Beijing weighs export curbs on Chinese AI models Chinese commerce officials met ByteDance, Alibaba, and Z AI about restricting overseas access to top models like Qwen, Doubao, and GLM-5.2. It mirrors Washington's June controls on Anthropic — model access is now a two-sided geopolitical lever. (Reuters)

Altman invites the government in — rules first, equity next Sam Altman called for a U.S.-led forum with real authority to set AI safety standards and decide who can use the most advanced models. Separately, OpenAI reportedly floated giving the U.S. government a 5% stake. (Financial Times)

Anthropic finds an undesigned "workspace" inside Claude Anthropic researchers identified "J-space," an internal workspace holding Claude's unspoken active thoughts that emerged on its own during training — deleting it collapsed multi-step reasoning.

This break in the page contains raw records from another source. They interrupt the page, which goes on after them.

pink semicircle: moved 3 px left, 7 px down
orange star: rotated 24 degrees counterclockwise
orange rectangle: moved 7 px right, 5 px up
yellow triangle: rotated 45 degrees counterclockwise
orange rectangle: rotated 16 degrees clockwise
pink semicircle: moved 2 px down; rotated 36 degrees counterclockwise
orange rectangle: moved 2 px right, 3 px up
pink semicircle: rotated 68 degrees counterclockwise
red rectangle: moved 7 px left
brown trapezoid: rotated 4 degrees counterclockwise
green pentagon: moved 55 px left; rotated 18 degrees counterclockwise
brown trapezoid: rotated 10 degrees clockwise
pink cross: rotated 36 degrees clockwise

The structure mirrors leading neuroscience theories of conscious access, reigniting the AI consciousness debate. (Anthropic)

AI Quick News

  • Alibaba reportedly ordered employees to remove Claude from work computers, citing the China-user checks recently found in Claude Code.

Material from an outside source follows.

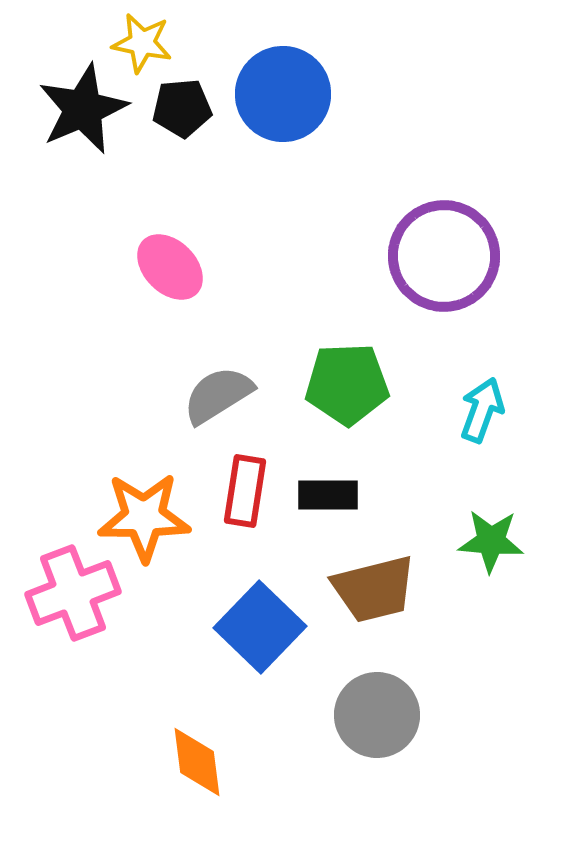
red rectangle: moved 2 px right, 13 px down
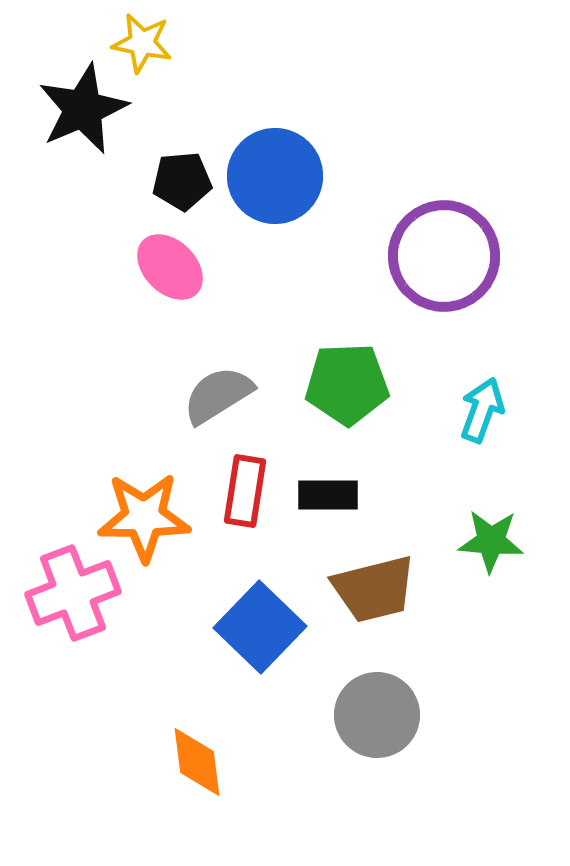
blue circle: moved 8 px left, 82 px down
black pentagon: moved 73 px down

  • The new Theodore Roosevelt Presidential Library opened in North Dakota with a Microsoft-built AI avatar of the 26th president that visitors can talk to.

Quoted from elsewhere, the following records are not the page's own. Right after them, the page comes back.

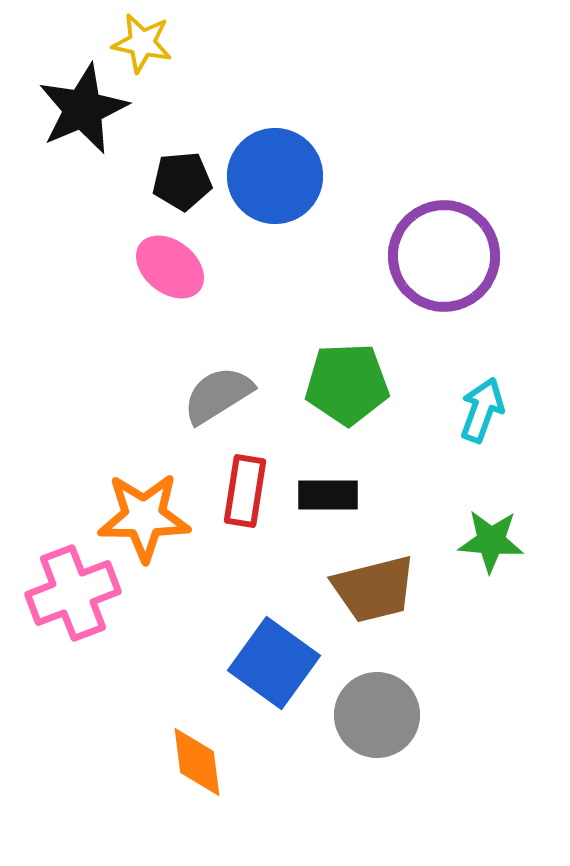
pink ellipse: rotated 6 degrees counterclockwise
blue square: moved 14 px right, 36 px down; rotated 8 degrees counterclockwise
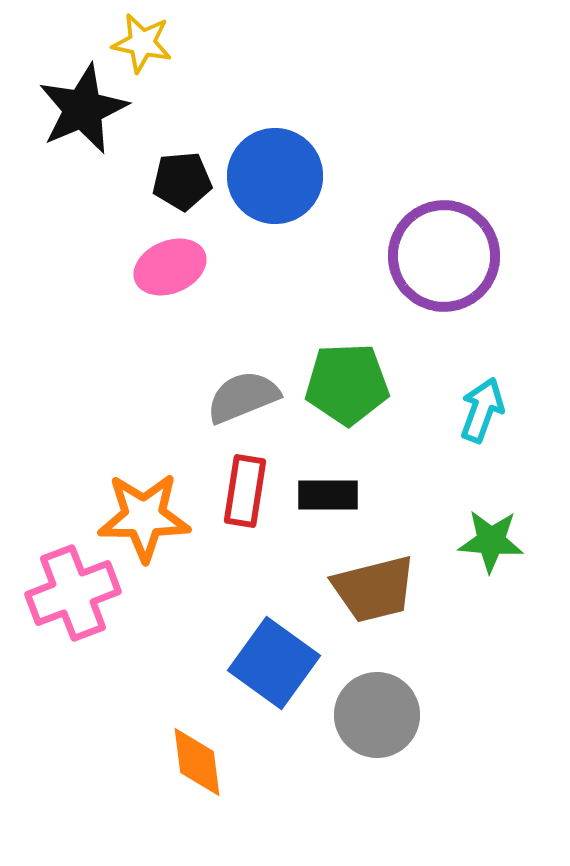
pink ellipse: rotated 62 degrees counterclockwise
gray semicircle: moved 25 px right, 2 px down; rotated 10 degrees clockwise
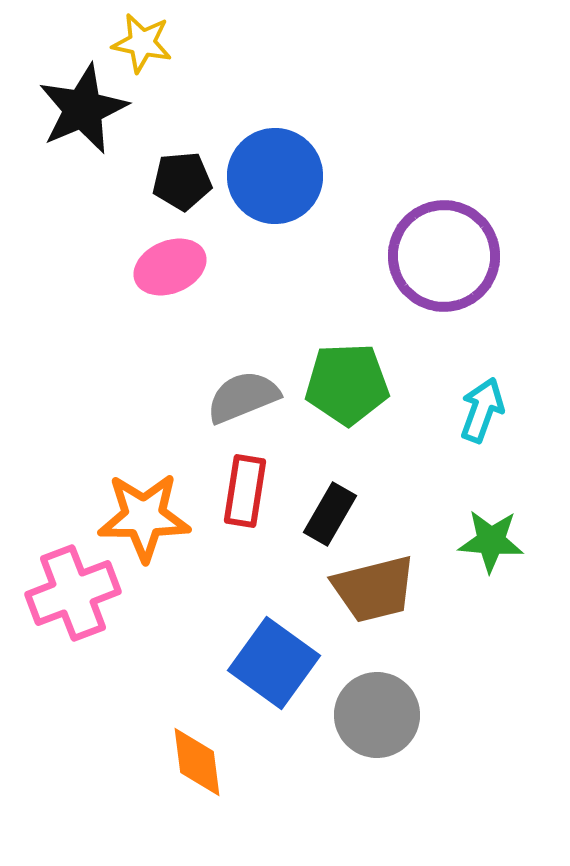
black rectangle: moved 2 px right, 19 px down; rotated 60 degrees counterclockwise
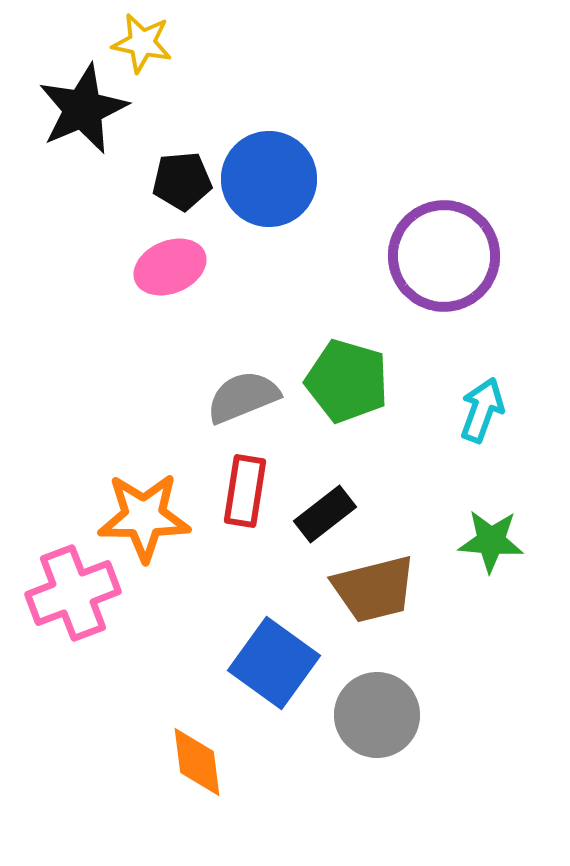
blue circle: moved 6 px left, 3 px down
green pentagon: moved 3 px up; rotated 18 degrees clockwise
black rectangle: moved 5 px left; rotated 22 degrees clockwise
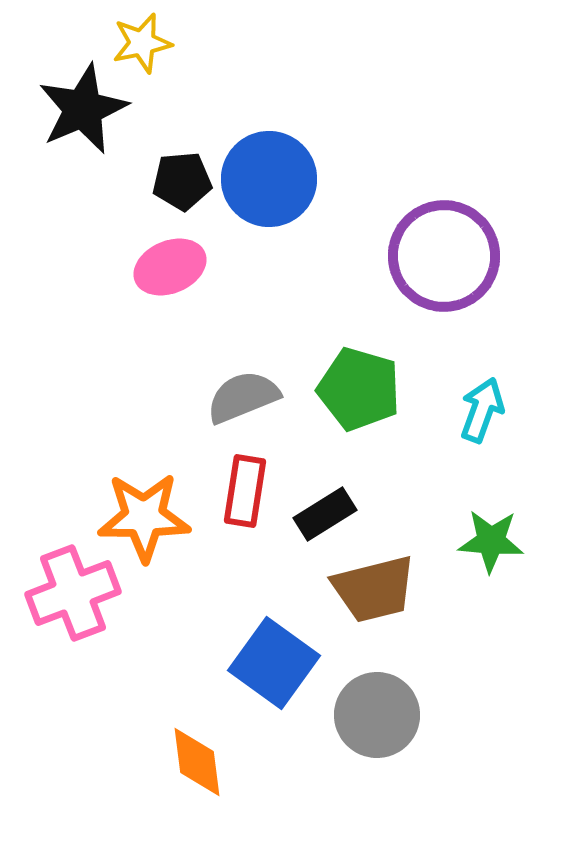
yellow star: rotated 24 degrees counterclockwise
green pentagon: moved 12 px right, 8 px down
black rectangle: rotated 6 degrees clockwise
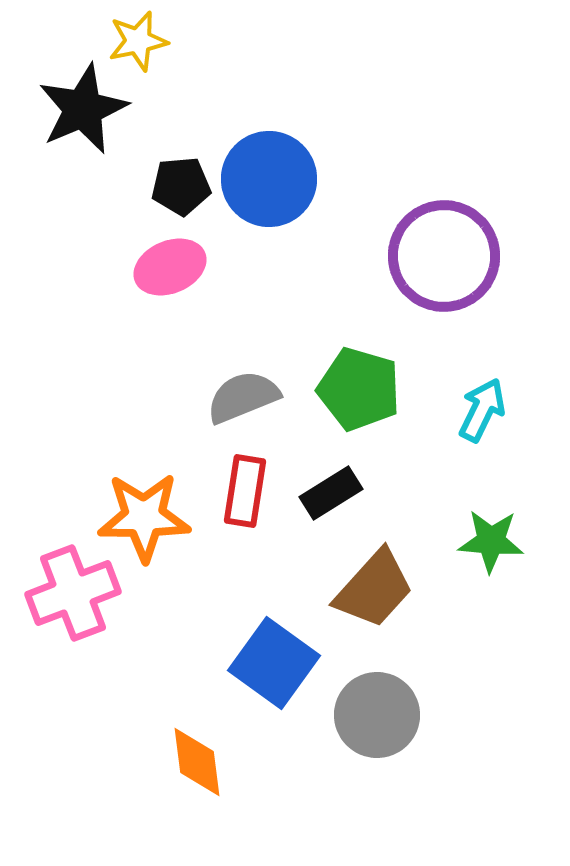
yellow star: moved 4 px left, 2 px up
black pentagon: moved 1 px left, 5 px down
cyan arrow: rotated 6 degrees clockwise
black rectangle: moved 6 px right, 21 px up
brown trapezoid: rotated 34 degrees counterclockwise
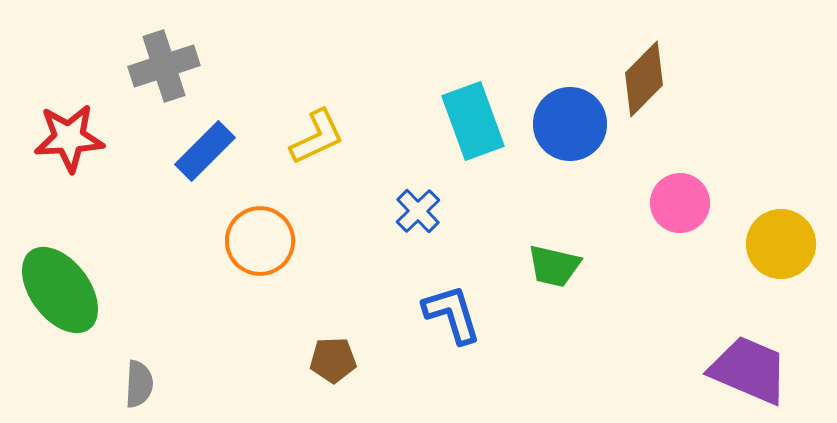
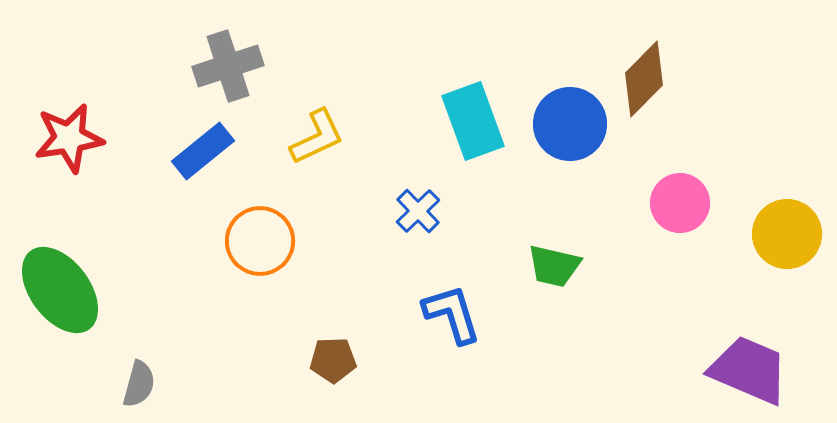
gray cross: moved 64 px right
red star: rotated 6 degrees counterclockwise
blue rectangle: moved 2 px left; rotated 6 degrees clockwise
yellow circle: moved 6 px right, 10 px up
gray semicircle: rotated 12 degrees clockwise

  • Sotheby's is auctioning Jensen Huang's autographed Tom Ford leather jacket, expected to fetch $40–60K.

  • Theoretical computer scientist Jelani Nelson joined Anthropic, saying he wants to work on "the defining technology of our time."

  • Tufa Labs claimed the $37.5K ARC-AGI-3 milestone prize by wrapping a small Qwen model in an open-sourced coding agent.

  • ByteDance and Alibaba are pulling AI companion features from Doubao and Qwen ahead of Beijing's July rules targeting emotional dependency on chatbots.

  • SpaceX showed IPO investors a prototype of an xAI-powered phone, a report Elon Musk dismissed as "utterly false."

  • Illinois Governor JB Pritzker signed the first U.S. state law requiring annual third-party safety audits from major AI developers, with backing from Anthropic and OpenAI.

  • Palantir CEO Alex Karp took aim at frontier labs on CNBC, claiming enterprises "are paying for tokens that create no value."

  • Midjourney asked a judge to force Disney, Universal, and Warner Bros. to reveal their own internal AI use — the same practice their lawsuits accuse it of.

  • OpenAI released GeneBench-Pro, a computational-biology benchmark on which its own GPT-5.6 Sol solved just 28.7% of problems.

  • Figma acqui-hired the team behind AI app-builder and agent platform Bud, formerly known as Orchids.

  • Anthropic extended Fable 5's availability in subscription plans until July 12, delaying the planned shift to usage credits.

  • Claude Cowork is expanding to mobile and web in beta, letting users move between devices mid-task.

  • A team led by Binghui Peng used GPT-5.5 Pro and Opus 4.8 in a pipeline that solved nine long-standing open problems in math and theoretical computer science.

  • Kuaishou video spinoff Kling AI raised $2B to accelerate global expansion after OpenAI shut down rival Sora.

  • Elon Musk's xAI officially rebranded to SpaceXAI, following the February merger that valued the AI lab at $250B.

  • Oasis introduced a $289 smart ring with built-in AI dictation via Whispr Flow and a trackpad for controlling apps and devices.

  • Google's NotebookLM added Short Video Overviews, generating 60-second social-style educational clips from any source.

  • Anthropic reportedly approached Samsung about manufacturing a custom AI chip, after poaching Clive Chan from OpenAI's chip team.

  • Microsoft launched Frontier Company, a $2.5B program placing 6,000 in-house engineers and sector specialists at client sites to build AI systems.

  • OpenAI's Tibo Sottiaux confirmed the upcoming GPT-5.6 'Ultra' variant will be available in Codex, with the model family expected imminently.

  • Microsoft is reportedly running some Excel and Outlook AI features on its in-house MAI models, with Mustafa Suleyman pushing to "ultimately eliminate" its Anthropic bill.